West Virginia Music Hall of Fame home
Ideas for Teachers
Ideas for the Classroom

Click on the pictures at right to read the childhood stories. Enjoy them yourself, then ask students to read them. They can read them online or easily print them out.


Writing assignments:

• Bill Withers wrote about “Grandma’s Hands.” Hazel Dickens wrote about “Mama’s Hand.” Look at the lyrics of both songs. What do the hands do in each song?
Ask students to think about the hands of somebody they know. What do those hands do? Make a list of six or more things. Write one page about the person, concentrating on the things those hands do.
If needed, ease students into this assignment by using yourself (or somebody famous) as an example. List three things on the board you do with your hands. Start each paragraph with the subject: “My teacher’s hands,” then add a verb and go from there.

• What obstacles did these three West Virginian artists overcome to get to the place where they are today? Make a list for each artist as a group, then ask students to choose one to write about.
Start with the person’s name: “Hazel Dickens,” for instance. Choose a verb and go from there.

• Using quotes: Ask students to list or underline things each artist said that they like. Pick two or three quotes that mean most to you. Why?
As a group, write a few paragraphs about one artist, weaving quotes from the artist with facts about their childhood. In a final paragraph, tell why you liked what they said.

• Bill, Hazel and Billy Edd entertained themselves as children without spending much money. Ask students to write about the things each artist did to have fun that didn’t involve toys bought in a store or spending much money. What do you do for fun? What other things might you do?
Discuss this as a group in advance. Why was it important for those three to entertain themselves in ways that don’t cost money? How is it different today?

• All three artists were helped by people who changed their lives. Their stories give us an opening for essays or discussion about people who help us and the importance of taking those opportunities or looking for such opportunities.

Present students with a few quotes from the stories. For instance:

“Luck has a lot to do with what happens in life, but when your chance comes, it’s up to you to take it.” - Billy Edd Wheeler

“The most important people are people you see every day.” - Bill Withers. He thinks people are wrong to pay more attention to entertainers than to ordinary people. What do you think?

“I didn’t know I could till I tried.” - Hazel Dickens. What was Hazel talking about? Can you think of a time when you might have said that?

All three artists say they never imagined they’d be so successful. Think about yourself 20 years from now. What are your dreams?


Whole class discussion:

• Choose one childhood story. What questions do you think the interviewer had to ask that artist, to get that information?

## AIM OF THE EXERCISE
Continue the classroom guide on West Virginia musicians' childhood stories from the point where it stops.

## ITEMS
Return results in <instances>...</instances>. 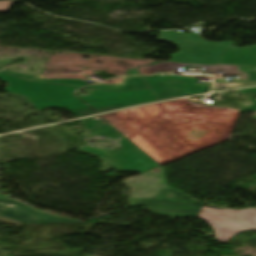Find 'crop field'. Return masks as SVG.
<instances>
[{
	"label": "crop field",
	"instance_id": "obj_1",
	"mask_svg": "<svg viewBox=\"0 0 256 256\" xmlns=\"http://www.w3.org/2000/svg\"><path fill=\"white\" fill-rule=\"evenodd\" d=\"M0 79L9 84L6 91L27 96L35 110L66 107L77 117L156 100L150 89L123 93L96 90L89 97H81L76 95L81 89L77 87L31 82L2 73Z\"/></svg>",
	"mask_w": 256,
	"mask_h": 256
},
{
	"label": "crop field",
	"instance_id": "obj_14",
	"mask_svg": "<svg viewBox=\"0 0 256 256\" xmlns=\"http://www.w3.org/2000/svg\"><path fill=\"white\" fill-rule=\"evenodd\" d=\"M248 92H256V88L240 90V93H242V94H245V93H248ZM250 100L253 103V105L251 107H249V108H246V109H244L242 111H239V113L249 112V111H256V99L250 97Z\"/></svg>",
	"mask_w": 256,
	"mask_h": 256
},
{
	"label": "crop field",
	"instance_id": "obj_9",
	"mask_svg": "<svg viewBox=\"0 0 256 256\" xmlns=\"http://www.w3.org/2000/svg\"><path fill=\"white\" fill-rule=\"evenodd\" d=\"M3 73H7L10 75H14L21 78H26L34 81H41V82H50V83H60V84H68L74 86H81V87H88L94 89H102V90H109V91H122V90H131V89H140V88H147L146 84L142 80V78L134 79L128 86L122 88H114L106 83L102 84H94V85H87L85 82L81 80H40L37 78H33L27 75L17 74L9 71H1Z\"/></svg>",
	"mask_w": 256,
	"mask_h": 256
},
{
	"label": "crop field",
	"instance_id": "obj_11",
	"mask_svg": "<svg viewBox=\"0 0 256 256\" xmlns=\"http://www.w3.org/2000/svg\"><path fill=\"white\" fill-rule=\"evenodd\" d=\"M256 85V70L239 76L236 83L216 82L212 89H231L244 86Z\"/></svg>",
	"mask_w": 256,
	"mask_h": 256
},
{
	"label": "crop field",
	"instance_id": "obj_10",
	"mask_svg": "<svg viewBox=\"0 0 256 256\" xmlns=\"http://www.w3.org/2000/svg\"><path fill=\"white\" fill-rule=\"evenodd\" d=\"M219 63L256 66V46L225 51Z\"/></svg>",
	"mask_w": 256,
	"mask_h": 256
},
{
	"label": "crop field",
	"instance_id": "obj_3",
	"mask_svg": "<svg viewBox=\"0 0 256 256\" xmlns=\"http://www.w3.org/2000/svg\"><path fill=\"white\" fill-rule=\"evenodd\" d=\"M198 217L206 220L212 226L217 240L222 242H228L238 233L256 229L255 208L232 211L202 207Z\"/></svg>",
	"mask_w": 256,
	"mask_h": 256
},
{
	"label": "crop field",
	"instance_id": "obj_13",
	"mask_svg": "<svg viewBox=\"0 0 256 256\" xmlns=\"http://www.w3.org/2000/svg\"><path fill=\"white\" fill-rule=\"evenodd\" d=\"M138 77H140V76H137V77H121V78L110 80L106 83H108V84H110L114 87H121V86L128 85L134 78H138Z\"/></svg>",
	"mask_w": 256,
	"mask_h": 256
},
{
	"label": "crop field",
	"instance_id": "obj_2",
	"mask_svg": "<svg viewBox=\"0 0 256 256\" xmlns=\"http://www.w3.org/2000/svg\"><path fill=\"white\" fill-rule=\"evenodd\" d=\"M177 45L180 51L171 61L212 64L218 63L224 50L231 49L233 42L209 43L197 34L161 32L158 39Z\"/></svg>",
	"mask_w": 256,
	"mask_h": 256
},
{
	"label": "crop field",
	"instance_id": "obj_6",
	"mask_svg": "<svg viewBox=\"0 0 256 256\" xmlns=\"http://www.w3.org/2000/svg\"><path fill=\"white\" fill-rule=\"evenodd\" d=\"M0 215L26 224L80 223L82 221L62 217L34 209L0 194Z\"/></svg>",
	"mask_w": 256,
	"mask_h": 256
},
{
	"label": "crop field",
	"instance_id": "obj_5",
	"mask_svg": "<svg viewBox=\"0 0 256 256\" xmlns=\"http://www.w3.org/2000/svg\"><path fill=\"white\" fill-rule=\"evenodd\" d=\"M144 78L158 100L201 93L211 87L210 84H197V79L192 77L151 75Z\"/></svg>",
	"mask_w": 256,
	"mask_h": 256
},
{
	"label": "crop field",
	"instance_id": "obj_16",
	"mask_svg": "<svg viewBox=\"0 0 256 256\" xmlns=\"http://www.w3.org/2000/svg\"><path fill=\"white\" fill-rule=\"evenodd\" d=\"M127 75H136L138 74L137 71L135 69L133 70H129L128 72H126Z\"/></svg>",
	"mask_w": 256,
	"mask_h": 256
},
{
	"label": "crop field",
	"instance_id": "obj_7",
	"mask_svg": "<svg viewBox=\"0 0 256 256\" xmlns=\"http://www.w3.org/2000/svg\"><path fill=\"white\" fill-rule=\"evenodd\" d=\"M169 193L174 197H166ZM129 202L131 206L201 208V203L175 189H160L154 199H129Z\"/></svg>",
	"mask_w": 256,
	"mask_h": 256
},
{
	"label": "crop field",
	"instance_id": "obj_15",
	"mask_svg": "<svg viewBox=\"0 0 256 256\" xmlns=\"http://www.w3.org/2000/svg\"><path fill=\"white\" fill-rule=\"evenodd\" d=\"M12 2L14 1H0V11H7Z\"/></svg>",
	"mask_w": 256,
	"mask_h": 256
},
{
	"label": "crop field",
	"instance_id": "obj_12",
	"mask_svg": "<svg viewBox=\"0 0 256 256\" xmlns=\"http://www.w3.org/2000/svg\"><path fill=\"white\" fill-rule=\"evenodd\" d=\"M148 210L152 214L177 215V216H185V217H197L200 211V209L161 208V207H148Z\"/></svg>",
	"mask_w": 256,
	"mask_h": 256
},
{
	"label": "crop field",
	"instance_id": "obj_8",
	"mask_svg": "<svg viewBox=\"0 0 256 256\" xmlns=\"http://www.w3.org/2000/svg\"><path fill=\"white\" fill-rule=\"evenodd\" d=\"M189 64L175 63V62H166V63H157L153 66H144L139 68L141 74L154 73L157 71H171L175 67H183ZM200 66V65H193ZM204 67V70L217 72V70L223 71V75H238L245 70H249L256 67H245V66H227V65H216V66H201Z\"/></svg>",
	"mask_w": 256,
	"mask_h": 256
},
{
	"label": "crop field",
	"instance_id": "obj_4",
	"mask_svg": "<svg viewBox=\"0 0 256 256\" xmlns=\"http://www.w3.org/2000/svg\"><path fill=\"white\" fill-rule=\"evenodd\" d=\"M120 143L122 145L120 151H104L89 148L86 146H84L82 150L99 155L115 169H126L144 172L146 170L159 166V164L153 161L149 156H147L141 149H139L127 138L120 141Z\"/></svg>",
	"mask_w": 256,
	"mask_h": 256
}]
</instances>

## RESULT OF THIS TASK
This discussion of interviewing skills can lead into a writing assignment: Pick a grownup you know and like. Interview that person about his or her childhood. Make a list in advance. What do you want to know? What questions will you have to ask? If the person doesn’t give you enough detail, what questions can you ask to get more detail? (For example: Can you tell me what that looked like? Describe how you did that. What did the farm look like?)

Be a guinea pig. Let your students interview about your childhood.

• Pick one of the three artists. Read the lyrics to each of their songs. Do the lyrics of that person’s songs come from their life? How? It’s easy to see in Hazel Dickens’s “Mama’s Hand” or Billy Edd Wheeler’s “Ain’t Going Home Soon,” but maybe less obvious in “Coward of the County” or “Lean on Me.” Discuss this as a group.

• Sometimes songwriters put bad grammar in song lyrics on purpose. When is this okay in a song? What are the purposes of a song that might make it okay?

• Each suggestion under “Writing assignments” can also be a whole class discussion.


Online research and activities:

• Find more material online about one of the artists, after he or she grew up. Write 2 pages about his or her life. Cite the websites you used in your paper.

• Find information online about the time and place where these artists grew up. What was happening in West Virginia, the USA, and the world while they grew up? Start a paper with “While ___________ was growing up in ___________ …”

• Hazel Dickens’s song, “West Virginia, My Home,” is a love song for West Virginia. In his “Appalachian Lifestyles“ blog entry, blogger Mathew Burns illustrated that song with photos.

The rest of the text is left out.